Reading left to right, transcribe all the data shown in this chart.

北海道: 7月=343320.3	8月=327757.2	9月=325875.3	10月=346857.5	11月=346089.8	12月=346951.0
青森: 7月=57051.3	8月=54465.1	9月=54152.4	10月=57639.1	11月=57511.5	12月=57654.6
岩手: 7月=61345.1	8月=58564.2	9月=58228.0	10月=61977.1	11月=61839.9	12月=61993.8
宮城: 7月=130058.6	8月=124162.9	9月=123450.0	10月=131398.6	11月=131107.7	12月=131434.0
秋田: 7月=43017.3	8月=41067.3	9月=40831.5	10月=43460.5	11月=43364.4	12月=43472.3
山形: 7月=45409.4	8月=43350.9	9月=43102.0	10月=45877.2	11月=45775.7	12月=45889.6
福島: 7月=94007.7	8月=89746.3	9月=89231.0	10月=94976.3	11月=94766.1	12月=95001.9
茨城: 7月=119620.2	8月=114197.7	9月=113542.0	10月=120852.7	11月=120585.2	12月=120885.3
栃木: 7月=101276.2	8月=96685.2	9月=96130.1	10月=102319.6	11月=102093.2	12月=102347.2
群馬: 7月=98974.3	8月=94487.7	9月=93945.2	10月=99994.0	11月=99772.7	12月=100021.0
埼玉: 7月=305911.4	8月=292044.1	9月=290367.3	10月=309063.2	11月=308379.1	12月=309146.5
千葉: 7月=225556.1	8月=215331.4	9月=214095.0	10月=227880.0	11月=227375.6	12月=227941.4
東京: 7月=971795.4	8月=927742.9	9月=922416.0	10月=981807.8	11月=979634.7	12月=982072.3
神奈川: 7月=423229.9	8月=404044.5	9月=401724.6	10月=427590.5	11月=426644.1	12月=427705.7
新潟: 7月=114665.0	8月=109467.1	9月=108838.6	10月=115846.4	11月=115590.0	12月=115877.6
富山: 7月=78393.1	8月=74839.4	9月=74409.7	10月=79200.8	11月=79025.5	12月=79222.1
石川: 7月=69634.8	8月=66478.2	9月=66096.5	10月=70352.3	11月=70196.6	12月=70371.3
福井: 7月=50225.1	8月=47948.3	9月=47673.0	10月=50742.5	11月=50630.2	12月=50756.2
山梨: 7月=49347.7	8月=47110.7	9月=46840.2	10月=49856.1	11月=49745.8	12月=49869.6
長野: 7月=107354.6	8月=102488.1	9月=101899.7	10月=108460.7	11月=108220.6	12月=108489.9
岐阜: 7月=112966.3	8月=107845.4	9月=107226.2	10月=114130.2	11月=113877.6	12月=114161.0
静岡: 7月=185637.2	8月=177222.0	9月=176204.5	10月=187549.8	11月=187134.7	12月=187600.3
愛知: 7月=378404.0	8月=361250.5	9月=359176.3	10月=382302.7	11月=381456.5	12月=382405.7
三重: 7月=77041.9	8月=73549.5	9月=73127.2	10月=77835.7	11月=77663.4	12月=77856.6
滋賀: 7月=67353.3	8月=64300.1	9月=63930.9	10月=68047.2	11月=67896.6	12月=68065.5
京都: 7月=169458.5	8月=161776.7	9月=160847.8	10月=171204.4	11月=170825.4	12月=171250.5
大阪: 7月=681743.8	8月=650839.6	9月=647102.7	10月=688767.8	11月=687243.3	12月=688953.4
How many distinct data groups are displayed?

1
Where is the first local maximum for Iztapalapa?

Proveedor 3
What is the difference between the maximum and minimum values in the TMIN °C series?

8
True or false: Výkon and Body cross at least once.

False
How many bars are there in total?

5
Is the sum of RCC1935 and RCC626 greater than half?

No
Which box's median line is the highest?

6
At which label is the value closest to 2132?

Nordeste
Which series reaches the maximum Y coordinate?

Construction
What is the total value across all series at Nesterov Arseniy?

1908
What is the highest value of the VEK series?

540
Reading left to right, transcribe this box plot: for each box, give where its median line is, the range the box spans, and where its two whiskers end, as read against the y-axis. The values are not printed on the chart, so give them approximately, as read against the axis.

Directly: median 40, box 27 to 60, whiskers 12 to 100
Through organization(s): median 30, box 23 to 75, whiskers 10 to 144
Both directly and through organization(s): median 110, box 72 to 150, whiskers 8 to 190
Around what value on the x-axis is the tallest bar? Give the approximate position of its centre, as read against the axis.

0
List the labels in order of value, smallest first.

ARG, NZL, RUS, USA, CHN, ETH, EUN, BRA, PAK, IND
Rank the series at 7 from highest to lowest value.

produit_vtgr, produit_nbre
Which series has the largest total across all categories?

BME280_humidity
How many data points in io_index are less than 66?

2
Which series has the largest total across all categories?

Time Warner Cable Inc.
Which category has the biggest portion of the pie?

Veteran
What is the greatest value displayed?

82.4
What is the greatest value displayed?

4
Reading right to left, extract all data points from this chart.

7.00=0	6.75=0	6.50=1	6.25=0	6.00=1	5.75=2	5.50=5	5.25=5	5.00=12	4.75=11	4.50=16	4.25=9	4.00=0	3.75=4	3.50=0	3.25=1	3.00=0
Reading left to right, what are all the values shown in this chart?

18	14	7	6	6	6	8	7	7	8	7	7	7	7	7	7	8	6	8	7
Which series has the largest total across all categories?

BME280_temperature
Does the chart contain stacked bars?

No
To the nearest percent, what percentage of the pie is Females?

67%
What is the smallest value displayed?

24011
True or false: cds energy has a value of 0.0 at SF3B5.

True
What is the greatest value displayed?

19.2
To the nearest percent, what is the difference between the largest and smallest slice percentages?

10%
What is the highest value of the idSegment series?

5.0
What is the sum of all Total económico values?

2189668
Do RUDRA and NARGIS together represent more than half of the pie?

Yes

--- --- ---

Exercise directions => From the data above, extract every line that contains the word "half". Uppercase and lowercase letters count as different.

Solved problem =>
Is the sum of RCC1935 and RCC626 greater than half?
Do RUDRA and NARGIS together represent more than half of the pie?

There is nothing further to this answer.